UC-402: Search for an Object

  • As a user, I want to search for an object by its name or other properties.
  • Description: The system must provide a search interface that queries the graph and returns a list of matching objects, respecting the user’s access rights.

UC-403: HD Wallet Identifier Creation

  • As a user/manufacturer, I want to generate cryptographically secure identifiers for objects with offline verification capabilities.
  • Description: Create identifiers using hierarchical deterministic wallets (BIP32) that enable offline authentication, anti-counterfeiting, and manufacturing batch operations. Supports both personal generic tags and manufacturer-issued authenticated identifiers.
  • Details: See hd-wallet-identifier-creation.md

5. Batch & Collection Management

UC-501: Batch Create New Objects

  • As a user, I want to rapidly create multiple objects in a specific location using my device’s camera, without entering details for each one immediately.
  • Description: This use case describes a camera-first workflow to create a temporary “batch” of objects. The objects are created with images, a container location, default ownership, and an “unprocessed” status. Data entry is deferred.
  • Details: See batch_and_collection_management.md

UC-502: Process Unfinished Objects

  • As a user, I want to easily find and complete the details for my unprocessed objects from a comfortable interface, like my desktop.
  • Description: The user can filter for objects with an “unprocessed” status. The UI provides a “Save and Next” workflow to efficiently add names, descriptions, and other details. This includes an option to use AI to suggest details based on the object’s image.
  • Details: See batch_and_collection_management.md

UC-503: Manage a Collection of Objects

  • As a user, I want to group arbitrary objects into a “collection” so I can organize them and perform actions on them all at once.
  • Description: A user can create a named collection, and then add or remove any object they have access to from that collection. This is for logical grouping, independent of spatial location.
  • Details: See batch_and_collection_management.md

UC-504: Perform Bulk Actions on a Collection

  • As a user, I want to select a collection and apply a single action to all objects within it, such as moving them or changing their owner.
  • Description: This covers bulk operations like “move all objects in this collection to a new container” or “transfer ownership of this entire collection to another user/organization.”
  • Details: See batch_and_collection_management.md

6. Access Control & Privacy

UC-601: Private Room Visibility

  • As a CEO, I want to hide every object inside my private room from regular employees so that sensitive equipment is not listed in their dashboards.
  • Description: Admin assigns deny OBJECT_READ ACL to Room-CEO-1 for the Org Everyone group and creates an allow ACL for the CEO_Private group. All objects inside the room inherit this rule.
  • Edge-Case Handling: Objects moved into the room by mistake become invisible to others; when scanned and moved out they automatically regain normal visibility.
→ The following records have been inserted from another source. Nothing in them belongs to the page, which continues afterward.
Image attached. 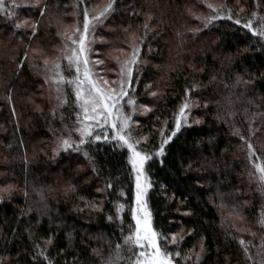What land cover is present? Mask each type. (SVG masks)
<instances>
[{"label": "trees", "instance_id": "obj_1", "mask_svg": "<svg viewBox=\"0 0 264 264\" xmlns=\"http://www.w3.org/2000/svg\"><path fill=\"white\" fill-rule=\"evenodd\" d=\"M98 1L16 0L22 5L16 9L19 29L0 10L1 29L13 35L11 55L3 59L0 53V168L6 174L0 175V186L8 189L0 197V264H102L135 224V173L127 150L109 138L85 146L91 160L66 153L62 138L78 137L75 97L65 85L67 103H62L55 84L45 78H51L49 69L57 62L65 76L70 72L66 36H51L54 22L46 23L50 39L42 36L50 11L59 9L65 22L81 24L84 9L97 8ZM176 2L115 0L94 28L99 38L122 45V32L108 30L111 22L137 30L142 63L136 66L131 95L150 108L139 117L137 132L146 136L141 148L151 156L146 173L152 227L162 248L180 252L175 264H261L264 193L245 142L233 132L238 128L250 139L264 162V41L243 26L249 19L260 25L264 0H194L192 6L185 1L194 26L184 30L177 25L182 20L177 12L158 6ZM208 4L219 8L222 18L205 24L204 18L215 14ZM11 8L12 0H5V9ZM36 41L42 51L52 49L50 61L33 52ZM105 44L93 47L102 53ZM39 87L47 90L39 101L42 111L20 101ZM191 98L198 104L199 123L177 132L164 145V155H156L174 129L180 106ZM9 182L16 190L10 192ZM173 235L176 243H171ZM240 240L248 244L247 253Z\"/></svg>", "mask_w": 264, "mask_h": 264}, {"label": "snow or ice", "instance_id": "obj_2", "mask_svg": "<svg viewBox=\"0 0 264 264\" xmlns=\"http://www.w3.org/2000/svg\"><path fill=\"white\" fill-rule=\"evenodd\" d=\"M39 3V0H37ZM115 5V0H110L105 9L98 15L89 17L88 11L84 10V22L82 30L80 27L75 29L73 34H65L66 40L71 41V45L66 53V59L68 61V70L74 68L75 73L71 76H65L64 70L59 62L55 63L49 71L52 72L51 78L45 77L50 83L55 84V90L58 93L57 99L62 103H67L65 93V85L71 86L74 90L75 103L79 109L77 116V127L75 131L79 133V136L75 139L70 135L67 138H62L60 147L66 152L81 153L84 157L91 160L88 154V150L85 147L90 146L96 141L104 139L109 140V130L114 131L112 139L120 143V146L126 147L130 150V160L133 169L136 173L135 177V208L131 209L132 218L135 220L134 225H130V230L127 234H123L122 242H118L110 254L102 259V264H175L174 256H180V252L175 253L168 251L166 247L162 248L160 244V235L153 229L151 221V212L148 210L146 195L148 188L151 185L148 183L147 177L141 180L145 171V163L151 159V156L138 149L137 145L140 143L138 139L132 136L130 129L131 117L124 112V104L121 102L122 98L128 96L127 87L131 85V77L134 71V65L142 63L139 57L140 48L133 41L131 58L126 60L120 69L121 80L119 89H105L101 86L108 84V81L103 78L94 77L92 68L89 67V35L90 29H94L93 21L100 23L101 17H105L107 13H110ZM22 5L17 4L16 0H12L11 10L5 9V0H0V10H5L8 15L14 20V26L19 29L22 25L15 22L16 9ZM27 7V5H25ZM215 13L210 17L204 18V23L208 24L216 19H221L220 10L212 4L207 5ZM228 11L227 18L232 19L230 10ZM256 14H253L255 16ZM27 23V20L24 21ZM235 23L240 24L241 21L236 19ZM248 28L252 35L264 41V18H261L260 25L258 27L253 26V20L249 19L243 25ZM36 25H33L35 29ZM147 28V25H145ZM79 33V35H75ZM27 59V55H25ZM45 65L48 61H44ZM22 66V65H21ZM239 82V81H238ZM245 83H248L245 81ZM153 96L157 93L153 92ZM11 99V97H9ZM127 103L135 106L136 102L132 97H128ZM146 107V106H142ZM189 104L185 102L179 111V116L175 121V130L171 131L170 135L165 137L159 147L156 155H164V145L176 136V133L181 129V121L188 123L186 110ZM135 110V108H134ZM150 110V109H148ZM196 123H199L197 120ZM188 126H191L190 124ZM100 129V131H97ZM234 135L239 136L246 144L247 158L250 160L255 172L259 173L257 177L259 181L258 190L264 193V162L257 163L253 160V157L257 156V150L253 146L250 139L244 137L240 130L237 128ZM163 135V134H162ZM252 135H255L253 130ZM58 154V153H57ZM264 157V153H261ZM250 179L254 175L253 172L249 173ZM110 187V185H109ZM124 205L120 204L119 209H123ZM111 219V217H109ZM261 227L264 228V220L261 222ZM255 235V234H254ZM167 239V238H165ZM176 236L173 235L171 243H176ZM47 243H51L49 240ZM241 245H244V251L247 253L248 244L244 240H240ZM261 247L264 248V241L261 243ZM203 251V247H201ZM43 255V251H41ZM261 264H264V259L261 260Z\"/></svg>", "mask_w": 264, "mask_h": 264}, {"label": "rangeland", "instance_id": "obj_3", "mask_svg": "<svg viewBox=\"0 0 264 264\" xmlns=\"http://www.w3.org/2000/svg\"><path fill=\"white\" fill-rule=\"evenodd\" d=\"M32 1H35V0H29V2H32ZM185 1H187L188 4L190 6H192L194 0H180V2H176L173 5L171 4L170 7L166 6L164 3H159L158 4L159 7H165L167 9L170 8L171 10L177 12L178 17L180 19H182L181 21H179L177 23V25H179L180 26L179 28L182 29V30L187 29V28H191V26H194V25H192L189 22V19L191 17V10L189 9V6H187V5L185 6L184 5ZM97 3H101V5L98 6L97 8L93 7L91 10L87 9L88 15H89L90 18L93 17L94 15H98L107 6V3H106L105 0H99ZM153 8H157V7L153 6ZM105 17H101L100 18L101 21H103L105 19ZM46 21H45V25L43 26V31L44 32H43L42 36L44 38H46V39H48V38L50 39L51 36H53L55 39H58V38H61V37L63 38L64 36H66L65 35L66 33L67 34H73L77 27H80L81 30H82L83 22H84V13H83V21H82L81 24H74L73 25L71 23L65 22V20H63V18H62L61 12H59V9L55 10V11L51 10L50 11V16H48V19H46ZM50 22H54L55 23V28H54L53 33H52L51 36H50L49 33H45L46 26ZM46 23H47V25H46ZM100 23H102V22H100ZM93 24H94V28H95V26L98 23L93 21ZM111 24H112V26L109 27L108 30H110L113 34H117L118 32L119 33L122 32L121 36H122V38L125 39V41H124L125 45H122V43L120 41L115 40L113 38H106V37L105 38H101V37L99 38L98 35L94 32V29H90V35H89V42L90 43H89V52H88L89 67L92 68L94 77L103 78V79L108 81V84H106V85L103 84L102 81H100L102 87H104L105 89H119L120 80H121V73H120L121 65L126 60L131 58L133 41H136V39L138 37V34H137V30L136 29H133V28H130V27L126 28L125 30H123L122 26L119 25L118 22H115V24H114V22L112 21ZM35 31H36V27H35L33 33H35ZM75 35L78 36L79 33H76ZM173 37H174V39L176 38L175 40L172 39V41H174V45L173 46L175 47V45H176L175 43H177V36L173 35ZM12 39H13V35L12 34H10V35L8 34V35L5 36L4 30L1 29V27H0V53H1V56H2L3 59L8 58L11 55V53L13 52ZM98 42L106 43L105 44L106 46L102 50V53L99 50L94 49L95 47H93ZM69 47H74V46L71 45V41L67 42V44L65 45V52L66 53H67ZM32 48H33V52L34 53H37V54H39L41 56L43 55V58H45L47 60L49 58V61H50V58L53 57L52 49H50L51 53H49V51L47 53L42 51V47H41V44L39 43V41H36L35 43H33V47ZM66 53H65V55H66ZM92 53H94V55H95L94 57L92 56L93 55ZM139 57H140V52H139ZM107 59L112 60L115 65L113 67L108 66V63L106 62ZM138 64L139 63L134 65V71H133V74H132V77H131V84H132V80H133V77H134L135 72H136V66ZM74 73H75V69L73 68L71 70V72H69L67 74V76H71ZM1 80H3V79H2V76L0 75V81ZM69 87L71 88V86H69ZM71 90H72V93L74 95V90L72 88H71ZM126 90L128 92V96L123 97L121 102L124 104V112L126 114L130 115V117H131V124H130L129 131H131V134H132L133 137H135L136 139H138L140 141V143L137 145V148L138 149H142L141 145H143L147 141V138H146V136L140 135L139 132H137V128L141 125L140 121H139V117L141 115L148 114L150 112V110H148V109H150V108L147 105H145V104H143L141 102H138L131 95V85H130V87H127ZM46 91L47 90L45 89V87H39L38 89H36L33 92H25L24 94H22V97H21L20 101L22 103H29V104L31 103L35 109H37L39 111H42V105H41V103L39 101H41L43 99L44 94L46 93ZM129 96L132 97L135 100V102H136L135 106L130 105V104L127 103V100H128ZM74 97H75V95H74ZM185 102H187L189 104V107L186 110L188 123L186 124L182 120L181 121V129H180V131L183 128H185V127H189L188 126L189 124L190 125L196 124V121L197 120L199 121V118L197 117L196 112H195L196 109L198 108V104H197L196 100L191 98V99H188ZM142 106H146V107H142ZM181 106H180V108H181ZM134 108H135V110H134ZM180 108H179L178 113H177V115L175 117L174 129L172 131L175 130V121H176V119L179 116ZM77 109H78V107H77ZM77 111H79V109ZM77 118L79 119L78 116H77ZM97 131H100V129H97ZM77 134L79 136L78 132H77ZM114 134H115L114 131L109 130L108 135H109L110 140L116 141V140L112 139V136H114ZM117 143L120 145L119 142H117ZM123 148L127 150L128 154H129V157H130V155H131L130 150H128L126 147H123ZM2 158H3V156L0 155V162L3 161ZM256 158H257V160H256L257 163H260V159L258 157H256ZM149 160L145 163V171H144V174L141 177V180L143 182L144 178L147 177L148 183L151 185L149 177H148V175L146 173V168H147V164H148ZM0 173H1L0 175L4 178L6 174L4 172L3 167L0 168ZM134 173H135V171H134ZM135 177H136V173H135ZM5 186H8L10 192L16 190V184L13 183V182H9ZM150 189H151V187L148 188L147 195H146V201H147ZM7 192H8V189H6L3 185L0 186V197L3 194L7 193Z\"/></svg>", "mask_w": 264, "mask_h": 264}]
</instances>
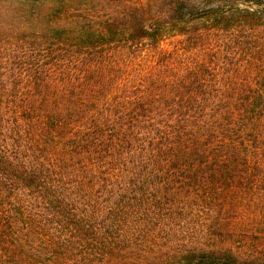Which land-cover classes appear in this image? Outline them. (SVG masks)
<instances>
[{"label": "trees", "instance_id": "trees-1", "mask_svg": "<svg viewBox=\"0 0 264 264\" xmlns=\"http://www.w3.org/2000/svg\"><path fill=\"white\" fill-rule=\"evenodd\" d=\"M258 217L264 0H0V264H264Z\"/></svg>", "mask_w": 264, "mask_h": 264}, {"label": "rangeland", "instance_id": "rangeland-1", "mask_svg": "<svg viewBox=\"0 0 264 264\" xmlns=\"http://www.w3.org/2000/svg\"><path fill=\"white\" fill-rule=\"evenodd\" d=\"M263 219L261 218V217H258V219H257V223H261V221H262ZM264 221V220H263ZM263 228V227H262ZM264 229V228H263Z\"/></svg>", "mask_w": 264, "mask_h": 264}]
</instances>
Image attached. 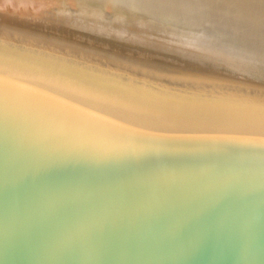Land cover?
<instances>
[{
  "label": "water",
  "instance_id": "1",
  "mask_svg": "<svg viewBox=\"0 0 264 264\" xmlns=\"http://www.w3.org/2000/svg\"><path fill=\"white\" fill-rule=\"evenodd\" d=\"M74 57L0 37V264H264V83Z\"/></svg>",
  "mask_w": 264,
  "mask_h": 264
},
{
  "label": "rangeland",
  "instance_id": "2",
  "mask_svg": "<svg viewBox=\"0 0 264 264\" xmlns=\"http://www.w3.org/2000/svg\"><path fill=\"white\" fill-rule=\"evenodd\" d=\"M161 1L163 3L165 0H160L158 2L161 3ZM166 1L169 2V0ZM110 2H112V0H102L104 6ZM148 2L152 1L149 0ZM167 2L164 3L166 4ZM194 2L197 4L193 7L199 8L198 10H202L200 8L210 3H214V7L216 8L225 2L228 3L232 8H221L220 11L218 10L221 16H217L223 19H229L231 22L235 21L234 26L237 28L235 29V27L232 26L231 29L238 30L239 33H231L239 35L243 41L233 42L237 44L235 45L219 39L222 34H228L226 31L228 28L225 29V27H223L222 31L221 26H217L221 28V30H218L219 28L214 29V26L217 24V20L214 19V13L217 11L212 10V8L210 11H203L205 15L201 23L196 29H192L194 31L187 33L183 30L184 28H181L183 31L179 29L181 25H178L177 28L176 26L169 25V23L164 20L159 19V21H153L158 13H155V16L153 14V17L151 15V19L149 15L144 17V15L141 16L139 12L136 11V14L138 12L141 17L139 16V18H137L138 15L136 17L131 15L133 17L131 18L133 24H130L128 18L119 17V20H115L113 17H105L100 8L88 9L83 7L76 10L77 12L75 10V12L68 11L69 13L67 14L65 10L64 12L62 10V14L60 12L55 15L53 14L54 16L58 14L55 17L56 19L59 17V21L56 20V23L54 20L49 19L51 20V25L54 23L53 26L48 23L49 21L47 22L48 18H46V20L44 19L45 21L43 19L40 20L42 21L40 23L32 22L33 25H31L29 21L27 22L24 19H21L19 23H12L11 20L10 22L5 21L2 19L5 17L0 16V37L5 35L4 37L7 39L9 37L10 40L33 44L42 49L57 52L64 57L68 55H72V57L75 56L74 58L81 57L98 64H107L112 68L125 69L130 72L134 71H131V68H137L138 66V68H142L141 70L143 72H146L145 67L153 70L163 69L161 71L166 78H172V76L175 75V77L178 76L180 79L187 78L189 80L185 81L195 82L192 84L212 86L211 88H214V84L237 82L239 84L248 85V88H251L252 85L261 87L260 85L264 83V79H262L264 78V44L259 43L260 47L256 49V46L259 44L253 43L254 41H248L253 35L251 34L252 36H250L243 25L247 23L246 21L248 20H256V24H254L255 27L256 25L257 27L264 26L260 25L264 22V0H194ZM245 10L254 13L255 17L250 18L249 15L247 17ZM182 13L184 15V12ZM69 14L70 16H68ZM162 15L159 14L158 16L162 18ZM127 16L131 17L129 14H127ZM163 16L166 17L165 14ZM147 17L150 18V23H146L149 21ZM134 18H136V21H133L135 20ZM144 18H147L146 21ZM185 18L187 17L185 16L184 19ZM181 19H183V16ZM43 21L48 24H43ZM8 24L9 27L7 26ZM115 29L122 30L119 32L127 31L131 34L146 31L148 35L144 34V37L140 34V36L133 35L134 37H130L129 39V37L123 36L122 33L115 32ZM11 33L12 35H10ZM213 36H216V39H214ZM243 36H250V38L248 37L246 42ZM250 40H252V38ZM242 42L245 43L242 44ZM250 45L256 48L253 49ZM244 63H249L247 65H252V68H249L246 64V66H244ZM254 64H257L255 68L260 64L263 70L262 68V71L260 69L257 70L260 66L255 69L253 67ZM181 71L184 72V74L186 73V76L179 75L178 72ZM137 74V76L142 75L141 73ZM257 77L260 79L258 80ZM196 79L199 80L196 81ZM239 84H236L237 87L242 86Z\"/></svg>",
  "mask_w": 264,
  "mask_h": 264
},
{
  "label": "bare ground",
  "instance_id": "3",
  "mask_svg": "<svg viewBox=\"0 0 264 264\" xmlns=\"http://www.w3.org/2000/svg\"><path fill=\"white\" fill-rule=\"evenodd\" d=\"M148 1L149 0H112V2H110L109 4L104 6L103 3H102V0H0V16H4L5 18H2V19H4L5 21L10 22V20H11L12 23L13 22H18L19 23L21 21V19H24L27 22L29 21V23L31 25H33L34 22H39L40 23V22H42L40 20H42V19L46 20V18H48L47 22L49 21L48 23L50 24L51 20H54L55 23H56V20L59 21L58 20L59 17L57 19L55 18L58 14L56 16H54V15L56 13H58V12L61 13L62 10H63V12L65 10V12H67V14H68L69 13L68 11L75 12L76 10H79V8L85 7V8H88V9H98V8H100L101 11L103 12L102 14L105 17H110V18L113 17L115 20H119V17L128 18L129 19L128 21L130 22V24H133L131 18H133L134 16L136 17L138 15L137 18H139L140 15L141 16L144 15V17L146 15L147 16L149 15L151 17V15H152V17H153V14L155 16V13H158V15L159 14H161V15L165 14L166 17H164L162 15V18H163L162 19L161 16H158L156 14L158 17L156 16L155 20H153V21H159V19L160 20H164V21H167V23H169V25L176 26L177 28H178V25L179 26L181 25V27H179V29H181V28L183 29L184 28L183 30H185L186 31L185 33H187V32L194 31L192 29H194V28L196 29L197 26L201 23L202 18L205 15V13H203V11H210V9L212 8V10L217 11V12L214 13V15H215L214 19L217 20V24H216V26H214V29H216V28L218 29L219 27H217V26H221L222 31H223V27H225V29L228 28L226 30L228 34H226V35L222 34L223 37L221 35V37L219 39L222 40V41H227V42L232 43V44H235V43H233L235 41L238 42V41L241 40L239 35H235V34L231 33V32L239 33L238 30H232L231 29V27L234 26L235 21L231 22L229 19H223V18H220V17L217 16V15H220L218 10L220 11L221 8H232L226 2L221 4L217 8L214 7V3L213 4L210 3L207 6H205V7L203 6L202 8H200L202 10H198L199 8L198 9L194 8L196 6V4H197V3L194 2V0H169V2L171 1L170 3L165 0L164 2H167L168 4L167 3L165 4L164 2H163L164 3L163 4L162 1H161V3L158 2L160 0H158V1L157 0H150L152 2H148ZM136 11H138L140 15L138 14V12L136 14ZM71 12H70V14H71ZM182 12H184V15L187 18L184 19L185 16L183 15ZM117 13H119V14H117ZM245 13H246L247 17H248V15L250 16V18L255 17V14L250 12V11H248V10H245ZM64 14H66V13H64ZM70 14L68 16H70ZM127 14H129L130 16L133 15V17L132 16L128 17ZM114 16H116V17H114ZM182 16H183V19H181ZM152 17H151V19H152ZM53 18H55V19H53ZM147 18L149 19V21H147L146 23H150V21H151L150 18L149 17H147ZM49 19H51V20H49ZM134 19L135 20H133V21H136V18H134ZM141 19H143V18H141ZM146 19H145V21H146ZM47 22H44L43 24H45V23L48 24ZM246 22L247 23H245L243 25V27H244L245 30H247L248 34L250 36L253 35V37H251L252 40H250L251 39L250 36H247V37L243 36L244 41L249 37L250 39L248 41H254L253 43H258V44L259 43H263L264 44V42H263L264 41V30H263L264 26L257 27V25H256V27H257L256 28L255 25H254V24H256L255 23L256 20H248ZM24 23H26V22H24ZM29 23H26V24H29ZM52 23H53V21H52ZM53 25H54V23L51 26H53ZM260 25H264V22L262 24H260ZM7 26L9 27V24ZM36 27H38V26H36ZM39 27H40V25H39ZM221 28H219L218 30H221ZM236 28L237 27H235V29ZM260 28H263V29H260ZM182 29H181V31H183ZM9 30H10V28H9ZM13 31H12V33H13ZM114 31L115 32H119V31H122V30L115 29ZM249 32H251V33H249ZM12 33L10 35H12ZM119 33H122L123 36L129 37V39H130V37H134L133 35H135V36H140L141 35L143 37H144V34L148 35V33L146 31L140 32V33L134 32L136 34H131V33L127 32V31L119 32ZM1 35H3V34H1ZM184 35H186V34H184ZM213 37H214V39H216L215 38L216 36H213ZM139 38H141V37H139ZM141 39H143V38H141ZM241 41H243V40H241ZM246 42H247V40H246ZM239 43H238V45H239ZM243 43H245V42H242V44ZM235 45H237V44H235ZM250 47L253 48V49H255L257 47L256 49H258L260 47V44L257 45L256 47H253V46L250 45ZM245 64L246 63H244V66H246L249 63H247L246 65ZM250 64H251V62H250ZM252 64H253V62H252ZM257 64H254L253 67L255 68V65L257 66ZM260 64H263V63H260ZM260 64H259L260 68H258L259 67L258 66L257 67L258 69L257 68H255V69H257V70L260 69L261 70L262 67H261ZM248 67L252 68V65H249ZM263 68H262V70H263ZM255 69H253V70H255ZM256 72H259V71H256ZM259 79L260 78H258V80ZM262 79H264V78H262ZM183 80L185 81V80H188V79L185 78ZM198 80L196 79V81H198ZM196 83H198V82H196ZM184 84H186V83H184Z\"/></svg>",
  "mask_w": 264,
  "mask_h": 264
}]
</instances>
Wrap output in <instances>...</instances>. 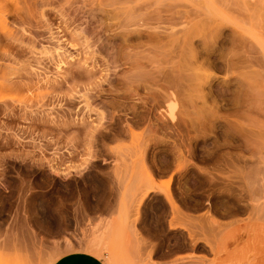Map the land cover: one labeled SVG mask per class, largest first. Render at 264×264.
I'll return each instance as SVG.
<instances>
[{
  "label": "rangeland",
  "instance_id": "1",
  "mask_svg": "<svg viewBox=\"0 0 264 264\" xmlns=\"http://www.w3.org/2000/svg\"><path fill=\"white\" fill-rule=\"evenodd\" d=\"M189 242L264 264V0H0V264Z\"/></svg>",
  "mask_w": 264,
  "mask_h": 264
},
{
  "label": "crops",
  "instance_id": "2",
  "mask_svg": "<svg viewBox=\"0 0 264 264\" xmlns=\"http://www.w3.org/2000/svg\"><path fill=\"white\" fill-rule=\"evenodd\" d=\"M186 236L187 233L185 232ZM190 246H184L179 251H175L170 257H165L162 260L163 264H175L182 261L181 258H185L189 254L193 253V246L191 242ZM192 246V247H191ZM54 264H106L101 258L85 251H76L68 253L60 257Z\"/></svg>",
  "mask_w": 264,
  "mask_h": 264
},
{
  "label": "bare ground",
  "instance_id": "3",
  "mask_svg": "<svg viewBox=\"0 0 264 264\" xmlns=\"http://www.w3.org/2000/svg\"><path fill=\"white\" fill-rule=\"evenodd\" d=\"M151 36V35H150ZM174 77V76H173ZM172 196V195H171ZM170 195H168V200L170 201V203H172L173 202V200H172V197H171ZM179 207V206H178Z\"/></svg>",
  "mask_w": 264,
  "mask_h": 264
}]
</instances>
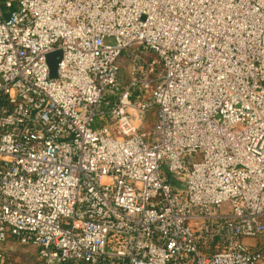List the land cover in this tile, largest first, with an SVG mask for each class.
I'll use <instances>...</instances> for the list:
<instances>
[{
    "label": "built area",
    "instance_id": "obj_1",
    "mask_svg": "<svg viewBox=\"0 0 264 264\" xmlns=\"http://www.w3.org/2000/svg\"><path fill=\"white\" fill-rule=\"evenodd\" d=\"M9 240L46 264H264V0H0Z\"/></svg>",
    "mask_w": 264,
    "mask_h": 264
},
{
    "label": "rangeland",
    "instance_id": "obj_2",
    "mask_svg": "<svg viewBox=\"0 0 264 264\" xmlns=\"http://www.w3.org/2000/svg\"><path fill=\"white\" fill-rule=\"evenodd\" d=\"M0 249L9 255L7 264H44L39 258L38 248L34 245H23L17 240H9L0 244Z\"/></svg>",
    "mask_w": 264,
    "mask_h": 264
},
{
    "label": "water",
    "instance_id": "obj_3",
    "mask_svg": "<svg viewBox=\"0 0 264 264\" xmlns=\"http://www.w3.org/2000/svg\"><path fill=\"white\" fill-rule=\"evenodd\" d=\"M58 56H60V51L54 52V53L49 55V65H50V71H51L52 77L56 76Z\"/></svg>",
    "mask_w": 264,
    "mask_h": 264
},
{
    "label": "trees",
    "instance_id": "obj_4",
    "mask_svg": "<svg viewBox=\"0 0 264 264\" xmlns=\"http://www.w3.org/2000/svg\"><path fill=\"white\" fill-rule=\"evenodd\" d=\"M44 264H46L45 262H43Z\"/></svg>",
    "mask_w": 264,
    "mask_h": 264
}]
</instances>
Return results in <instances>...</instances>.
UC-602: Family vs. Medicine Box

  • As a parent, I want my family to see all household items except the medicine box so children don’t interact with medicine records.
  • Description: The Family permission group has organisation-wide OBJECT_READ. A deny ACL on MedicineBox overrides the allow, hiding only that container.
  • Outcome: Family dashboards list every object except the contents of the medicine box; the owner still sees it via the owner-override rule.

7. Service Marketplace & Estate Management

UC-701: Storage using Plings

  • As a relative of a deceased person, I want to quickly document and store all belongings using Plings service providers so that I can clean out the residence immediately while preserving the option to properly distribute items among family members later.
  • Description: This use-case demonstrates how Plings can be used for estate management and storage services when an elderly person passes away. The system enables rapid object documentation, service provider marketplace integration, and deferred ownership decisions through storage logistics.